Oui, ça vient petit à petit. Il n’y a pas un bureau communautaire où je ne suis pas impliqué ! Il y a toujours un élu qui fait des gaffes, consciemment ou non, des comportements très machistes voire scandaleux ou tout simplement des choses qui ne sont plus possibles. Par exemple : nous venons d’accorder une subvention de 15 000 euros à un think tank soutenu par plusieurs écoles du campus qui réunit chaque année des chefs d’entreprise sur le thème de la transition énergétique. Cependant, parmi les locuteurs, il n’y a que 10 % de femmes. J’ai levé le doigt à plusieurs reprises, je n’ai pas réussi à faire changer le vote, mais certains élus ont fini par me rejoindre. La prochaine fois, la subvention ne passera plus.
Votre délégation sur la question de l’égalité femmes-hommes n’existe que depuis 2020. Quels sont ses moyens ?
Elle a été créée en 2020 mais elle est restée une délégation fantôme jusqu’en avril 2021 ! J’ai eu un quart de temps et je n’ai eu aucun budget jusqu’en 2022. Aujourd’hui j’ai 10 000 euros, ce qui n’est pas la preuve d’une volonté exacerbée. Je peux défendre que mes délégations à l’Agglo ne coûtent pas très cher !
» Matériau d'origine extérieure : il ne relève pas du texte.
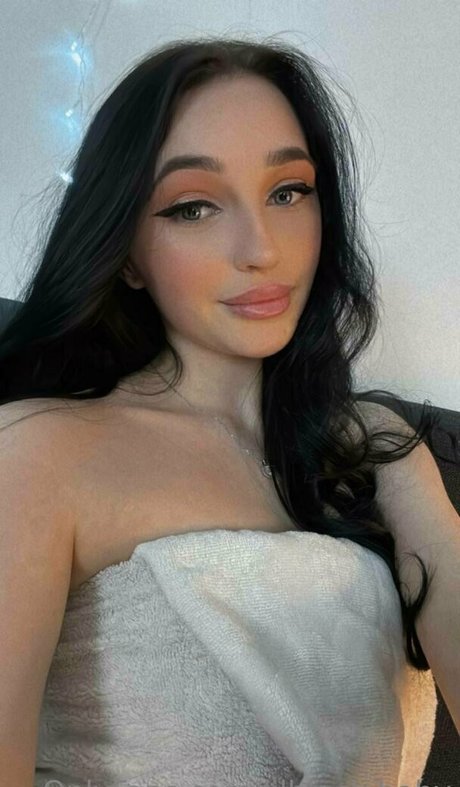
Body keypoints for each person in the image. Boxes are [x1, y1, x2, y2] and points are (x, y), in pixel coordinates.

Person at [0, 35, 458, 786]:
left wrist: (401, 472)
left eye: (289, 192)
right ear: (126, 251)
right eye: (194, 207)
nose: (261, 248)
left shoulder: (372, 448)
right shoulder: (35, 454)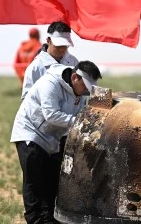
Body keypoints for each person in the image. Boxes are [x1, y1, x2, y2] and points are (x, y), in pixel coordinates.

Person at [10, 61, 103, 224]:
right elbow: (51, 115)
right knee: (34, 179)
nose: (87, 91)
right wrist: (79, 121)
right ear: (75, 77)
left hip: (52, 138)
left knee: (52, 179)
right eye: (86, 86)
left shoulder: (81, 94)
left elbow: (79, 116)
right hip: (31, 132)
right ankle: (36, 218)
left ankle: (50, 218)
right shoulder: (50, 84)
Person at [21, 21, 79, 100]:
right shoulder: (35, 67)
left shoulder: (73, 62)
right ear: (48, 41)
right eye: (58, 45)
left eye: (65, 45)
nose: (62, 49)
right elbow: (27, 99)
Depuis la création de la délégation, avez-vous l’impression de changer les mentalités ?
Nous repartions tellement de zéro, je peux seulement dire que les choses progressent ! Mais un quart de temps consacré à la question de l’égalité, j’ai honte ! J’ai beaucoup de barrages routiers, d’obstacles. Avec plus de ressources, nous aurions pu faire beaucoup mieux. Ce qui m’attriste, c’est de constater que la plus grande commune de Charente-Maritime manque cruellement de ressources pour les femmes en général, jeunes ou moins jeunes. À l’Agglo, le service de prévention de la délinquance est en train de réécrire son schéma directeur et il faudra attendre 2025 pour qu’un volet sur les violences faites aux femmes soit intégré ! Malgré tout, nous avançons. J’ai réussi à sensibiliser certaines communautés. La preuve avec cette charte.